Exercise directions: Would you output all the data exactly as it stands?

The input:
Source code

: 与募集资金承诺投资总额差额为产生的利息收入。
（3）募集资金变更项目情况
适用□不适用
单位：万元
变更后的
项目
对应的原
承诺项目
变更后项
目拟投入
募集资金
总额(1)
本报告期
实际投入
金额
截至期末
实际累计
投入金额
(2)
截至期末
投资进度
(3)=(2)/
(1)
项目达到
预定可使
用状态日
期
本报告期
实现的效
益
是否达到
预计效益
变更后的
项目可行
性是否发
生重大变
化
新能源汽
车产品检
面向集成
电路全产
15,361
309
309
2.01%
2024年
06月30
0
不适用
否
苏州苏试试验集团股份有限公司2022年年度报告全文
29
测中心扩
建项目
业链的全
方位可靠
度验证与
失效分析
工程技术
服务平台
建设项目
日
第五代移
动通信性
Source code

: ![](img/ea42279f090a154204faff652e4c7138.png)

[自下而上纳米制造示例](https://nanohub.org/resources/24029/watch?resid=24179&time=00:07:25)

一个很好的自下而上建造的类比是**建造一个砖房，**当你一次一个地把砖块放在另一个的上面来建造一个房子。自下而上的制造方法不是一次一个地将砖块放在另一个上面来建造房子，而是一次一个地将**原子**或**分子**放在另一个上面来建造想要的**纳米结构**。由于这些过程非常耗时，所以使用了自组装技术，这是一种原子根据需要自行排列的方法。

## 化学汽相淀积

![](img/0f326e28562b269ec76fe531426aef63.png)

Your response:
Source code

: 与募集资金承诺投资总额差额为产生的利息收入。
（3）募集资金变更项目情况
适用□不适用
单位：万元
变更后的
项目
对应的原
承诺项目
变更后项
目拟投入
募集资金
总额(1)
本报告期
实际投入
金额
截至期末
实际累计
投入金额
(2)
截至期末
投资进度
(3)=(2)/
(1)
项目达到
预定可使
用状态日
期
本报告期
实现的效
益
是否达到
预计效益
变更后的
项目可行
性是否发
生重大变
化
新能源汽
车产品检
面向集成
电路全产
15,361
309
309
2.01%
2024年
06月30
0
不适用
否
苏州苏试试验集团股份有限公司2022年年度报告全文
29
测中心扩
建项目
业链的全
方位可靠
度验证与
失效分析
工程技术
服务平台
建设项目
日
第五代移
动通信性
Source code

: ![](img/ea42279f090a154204faff652e4c7138.png)

[自下而上纳米制造示例](https://nanohub.org/resources/24029/watch?resid=24179&time=00:07:25)

一个很好的自下而上建造的类比是**建造一个砖房，**当你一次一个地把砖块放在另一个的上面来建造一个房子。自下而上的制造方法不是一次一个地将砖块放在另一个上面来建造房子，而是一次一个地将**原子**或**分子**放在另一个上面来建造想要的**纳米结构**。由于这些过程非常耗时，所以使用了自组装技术，这是一种原子根据需要自行排列的方法。

## 化学汽相淀积

![](img/0f326e28562b269ec76fe531426aef63.png)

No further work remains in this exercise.